> _What you will do_: Word for word, reproduce the data that follows.

> _Supplied records_:
┄┄┄┄┄┄
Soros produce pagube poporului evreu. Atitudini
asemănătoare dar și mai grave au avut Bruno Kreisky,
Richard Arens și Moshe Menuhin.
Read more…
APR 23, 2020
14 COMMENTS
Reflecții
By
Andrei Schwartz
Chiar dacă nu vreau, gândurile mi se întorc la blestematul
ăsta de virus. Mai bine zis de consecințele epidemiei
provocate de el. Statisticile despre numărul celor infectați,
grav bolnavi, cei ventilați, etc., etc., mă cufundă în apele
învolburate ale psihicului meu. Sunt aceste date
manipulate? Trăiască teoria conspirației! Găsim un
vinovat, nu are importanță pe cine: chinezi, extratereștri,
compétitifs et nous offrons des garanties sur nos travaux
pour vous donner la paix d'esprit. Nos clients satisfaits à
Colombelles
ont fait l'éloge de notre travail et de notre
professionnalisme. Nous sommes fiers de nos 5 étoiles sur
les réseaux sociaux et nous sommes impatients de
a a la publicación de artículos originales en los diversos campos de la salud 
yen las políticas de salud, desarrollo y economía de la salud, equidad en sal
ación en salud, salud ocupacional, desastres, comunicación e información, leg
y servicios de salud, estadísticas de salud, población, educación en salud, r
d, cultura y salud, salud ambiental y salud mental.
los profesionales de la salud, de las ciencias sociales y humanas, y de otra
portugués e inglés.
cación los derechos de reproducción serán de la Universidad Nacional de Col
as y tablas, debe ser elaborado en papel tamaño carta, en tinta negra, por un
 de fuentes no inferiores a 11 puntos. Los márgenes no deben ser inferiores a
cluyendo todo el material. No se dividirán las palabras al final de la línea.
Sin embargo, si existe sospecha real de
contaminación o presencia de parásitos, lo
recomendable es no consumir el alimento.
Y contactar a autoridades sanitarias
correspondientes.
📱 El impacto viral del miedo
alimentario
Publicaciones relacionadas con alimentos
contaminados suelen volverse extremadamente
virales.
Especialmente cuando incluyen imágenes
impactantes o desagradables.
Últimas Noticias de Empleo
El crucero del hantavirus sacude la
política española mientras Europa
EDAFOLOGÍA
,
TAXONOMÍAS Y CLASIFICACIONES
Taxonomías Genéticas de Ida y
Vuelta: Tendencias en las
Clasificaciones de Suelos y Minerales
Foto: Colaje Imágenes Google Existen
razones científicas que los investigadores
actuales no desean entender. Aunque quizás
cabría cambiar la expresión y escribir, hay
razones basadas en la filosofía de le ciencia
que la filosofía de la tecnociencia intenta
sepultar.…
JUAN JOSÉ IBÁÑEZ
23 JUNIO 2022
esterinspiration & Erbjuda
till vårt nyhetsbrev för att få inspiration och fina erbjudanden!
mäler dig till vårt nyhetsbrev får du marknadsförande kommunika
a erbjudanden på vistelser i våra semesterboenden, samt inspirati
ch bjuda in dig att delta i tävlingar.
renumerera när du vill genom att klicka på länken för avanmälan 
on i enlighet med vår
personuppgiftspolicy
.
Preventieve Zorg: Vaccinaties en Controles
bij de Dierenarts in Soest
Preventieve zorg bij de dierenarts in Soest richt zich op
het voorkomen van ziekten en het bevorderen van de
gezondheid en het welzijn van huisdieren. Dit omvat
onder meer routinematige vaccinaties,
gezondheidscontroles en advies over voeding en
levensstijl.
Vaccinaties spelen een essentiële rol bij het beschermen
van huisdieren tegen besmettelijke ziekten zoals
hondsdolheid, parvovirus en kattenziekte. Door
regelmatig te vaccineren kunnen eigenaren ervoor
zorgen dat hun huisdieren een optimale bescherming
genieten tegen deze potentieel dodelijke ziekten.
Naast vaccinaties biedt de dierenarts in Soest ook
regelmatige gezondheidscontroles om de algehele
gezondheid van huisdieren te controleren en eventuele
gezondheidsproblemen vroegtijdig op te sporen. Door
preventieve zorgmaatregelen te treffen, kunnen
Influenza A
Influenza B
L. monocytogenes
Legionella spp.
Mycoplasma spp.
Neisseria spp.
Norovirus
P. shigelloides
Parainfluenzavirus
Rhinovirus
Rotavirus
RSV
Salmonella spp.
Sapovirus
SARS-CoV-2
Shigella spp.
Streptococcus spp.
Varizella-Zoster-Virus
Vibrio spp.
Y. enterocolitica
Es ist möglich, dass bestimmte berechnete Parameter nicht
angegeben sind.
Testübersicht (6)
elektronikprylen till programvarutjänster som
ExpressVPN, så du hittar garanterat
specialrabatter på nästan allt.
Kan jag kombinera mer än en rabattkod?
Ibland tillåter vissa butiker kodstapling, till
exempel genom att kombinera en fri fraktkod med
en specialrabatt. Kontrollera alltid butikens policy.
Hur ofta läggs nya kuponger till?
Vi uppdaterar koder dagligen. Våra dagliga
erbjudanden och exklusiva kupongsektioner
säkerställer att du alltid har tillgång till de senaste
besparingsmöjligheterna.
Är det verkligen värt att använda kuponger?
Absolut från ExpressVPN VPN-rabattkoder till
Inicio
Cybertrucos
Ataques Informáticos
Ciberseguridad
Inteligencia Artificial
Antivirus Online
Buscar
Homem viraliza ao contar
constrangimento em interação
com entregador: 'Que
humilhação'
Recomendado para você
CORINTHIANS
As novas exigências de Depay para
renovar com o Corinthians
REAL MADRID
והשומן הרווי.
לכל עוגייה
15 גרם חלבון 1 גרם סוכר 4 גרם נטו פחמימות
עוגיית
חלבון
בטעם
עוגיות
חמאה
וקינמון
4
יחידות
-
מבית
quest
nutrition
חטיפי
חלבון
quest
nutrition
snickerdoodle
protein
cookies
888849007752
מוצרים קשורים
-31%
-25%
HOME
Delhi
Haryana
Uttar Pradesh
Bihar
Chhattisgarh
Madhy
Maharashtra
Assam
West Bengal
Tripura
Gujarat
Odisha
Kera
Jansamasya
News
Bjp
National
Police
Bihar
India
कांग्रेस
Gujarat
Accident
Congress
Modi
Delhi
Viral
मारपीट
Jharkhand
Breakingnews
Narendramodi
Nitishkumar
┄┄┄┄┄┄
> _Output below_:
Soros produce pagube poporului evreu. Atitudini
asemănătoare dar și mai grave au avut Bruno Kreisky,
Richard Arens și Moshe Menuhin.
Read more…
APR 23, 2020
14 COMMENTS
Reflecții
By
Andrei Schwartz
Chiar dacă nu vreau, gândurile mi se întorc la blestematul
ăsta de virus. Mai bine zis de consecințele epidemiei
provocate de el. Statisticile despre numărul celor infectați,
grav bolnavi, cei ventilați, etc., etc., mă cufundă în apele
învolburate ale psihicului meu. Sunt aceste date
manipulate? Trăiască teoria conspirației! Găsim un
vinovat, nu are importanță pe cine: chinezi, extratereștri,
compétitifs et nous offrons des garanties sur nos travaux
pour vous donner la paix d'esprit. Nos clients satisfaits à
Colombelles
ont fait l'éloge de notre travail et de notre
professionnalisme. Nous sommes fiers de nos 5 étoiles sur
les réseaux sociaux et nous sommes impatients de
a a la publicación de artículos originales en los diversos campos de la salud 
yen las políticas de salud, desarrollo y economía de la salud, equidad en sal
ación en salud, salud ocupacional, desastres, comunicación e información, leg
y servicios de salud, estadísticas de salud, población, educación en salud, r
d, cultura y salud, salud ambiental y salud mental.
los profesionales de la salud, de las ciencias sociales y humanas, y de otra
portugués e inglés.
cación los derechos de reproducción serán de la Universidad Nacional de Col
as y tablas, debe ser elaborado en papel tamaño carta, en tinta negra, por un
 de fuentes no inferiores a 11 puntos. Los márgenes no deben ser inferiores a
cluyendo todo el material. No se dividirán las palabras al final de la línea.
Sin embargo, si existe sospecha real de
contaminación o presencia de parásitos, lo
recomendable es no consumir el alimento.
Y contactar a autoridades sanitarias
correspondientes.
📱 El impacto viral del miedo
alimentario
Publicaciones relacionadas con alimentos
contaminados suelen volverse extremadamente
virales.
Especialmente cuando incluyen imágenes
impactantes o desagradables.
Últimas Noticias de Empleo
El crucero del hantavirus sacude la
política española mientras Europa
EDAFOLOGÍA
,
TAXONOMÍAS Y CLASIFICACIONES
Taxonomías Genéticas de Ida y
Vuelta: Tendencias en las
Clasificaciones de Suelos y Minerales
Foto: Colaje Imágenes Google Existen
razones científicas que los investigadores
actuales no desean entender. Aunque quizás
cabría cambiar la expresión y escribir, hay
razones basadas en la filosofía de le ciencia
que la filosofía de la tecnociencia intenta
sepultar.…
JUAN JOSÉ IBÁÑEZ
23 JUNIO 2022
esterinspiration & Erbjuda
till vårt nyhetsbrev för att få inspiration och fina erbjudanden!
mäler dig till vårt nyhetsbrev får du marknadsförande kommunika
a erbjudanden på vistelser i våra semesterboenden, samt inspirati
ch bjuda in dig att delta i tävlingar.
renumerera när du vill genom att klicka på länken för avanmälan 
on i enlighet med vår
personuppgiftspolicy
.
Preventieve Zorg: Vaccinaties en Controles
bij de Dierenarts in Soest
Preventieve zorg bij de dierenarts in Soest richt zich op
het voorkomen van ziekten en het bevorderen van de
gezondheid en het welzijn van huisdieren. Dit omvat
onder meer routinematige vaccinaties,
gezondheidscontroles en advies over voeding en
levensstijl.
Vaccinaties spelen een essentiële rol bij het beschermen
van huisdieren tegen besmettelijke ziekten zoals
hondsdolheid, parvovirus en kattenziekte. Door
regelmatig te vaccineren kunnen eigenaren ervoor
zorgen dat hun huisdieren een optimale bescherming
genieten tegen deze potentieel dodelijke ziekten.
Naast vaccinaties biedt de dierenarts in Soest ook
regelmatige gezondheidscontroles om de algehele
gezondheid van huisdieren te controleren en eventuele
gezondheidsproblemen vroegtijdig op te sporen. Door
preventieve zorgmaatregelen te treffen, kunnen
Influenza A
Influenza B
L. monocytogenes
Legionella spp.
Mycoplasma spp.
Neisseria spp.
Norovirus
P. shigelloides
Parainfluenzavirus
Rhinovirus
Rotavirus
RSV
Salmonella spp.
Sapovirus
SARS-CoV-2
Shigella spp.
Streptococcus spp.
Varizella-Zoster-Virus
Vibrio spp.
Y. enterocolitica
Es ist möglich, dass bestimmte berechnete Parameter nicht
angegeben sind.
Testübersicht (6)
elektronikprylen till programvarutjänster som
ExpressVPN, så du hittar garanterat
specialrabatter på nästan allt.
Kan jag kombinera mer än en rabattkod?
Ibland tillåter vissa butiker kodstapling, till
exempel genom att kombinera en fri fraktkod med
en specialrabatt. Kontrollera alltid butikens policy.
Hur ofta läggs nya kuponger till?
Vi uppdaterar koder dagligen. Våra dagliga
erbjudanden och exklusiva kupongsektioner
säkerställer att du alltid har tillgång till de senaste
besparingsmöjligheterna.
Är det verkligen värt att använda kuponger?
Absolut från ExpressVPN VPN-rabattkoder till
Inicio
Cybertrucos
Ataques Informáticos
Ciberseguridad
Inteligencia Artificial
Antivirus Online
Buscar
Homem viraliza ao contar
constrangimento em interação
com entregador: 'Que
humilhação'
Recomendado para você
CORINTHIANS
As novas exigências de Depay para
renovar com o Corinthians
REAL MADRID
והשומן הרווי.
לכל עוגייה
15 גרם חלבון 1 גרם סוכר 4 גרם נטו פחמימות
עוגיית
חלבון
בטעם
עוגיות
חמאה
וקינמון
4
יחידות
-
מבית
quest
nutrition
חטיפי
חלבון
quest
nutrition
snickerdoodle
protein
cookies
888849007752
מוצרים קשורים
-31%
-25%
HOME
Delhi
Haryana
Uttar Pradesh
Bihar
Chhattisgarh
Madhy
Maharashtra
Assam
West Bengal
Tripura
Gujarat
Odisha
Kera
Jansamasya
News
Bjp
National
Police
Bihar
India
कांग्रेस
Gujarat
Accident
Congress
Modi
Delhi
Viral
मारपीट
Jharkhand
Breakingnews
Narendramodi
Nitishkumar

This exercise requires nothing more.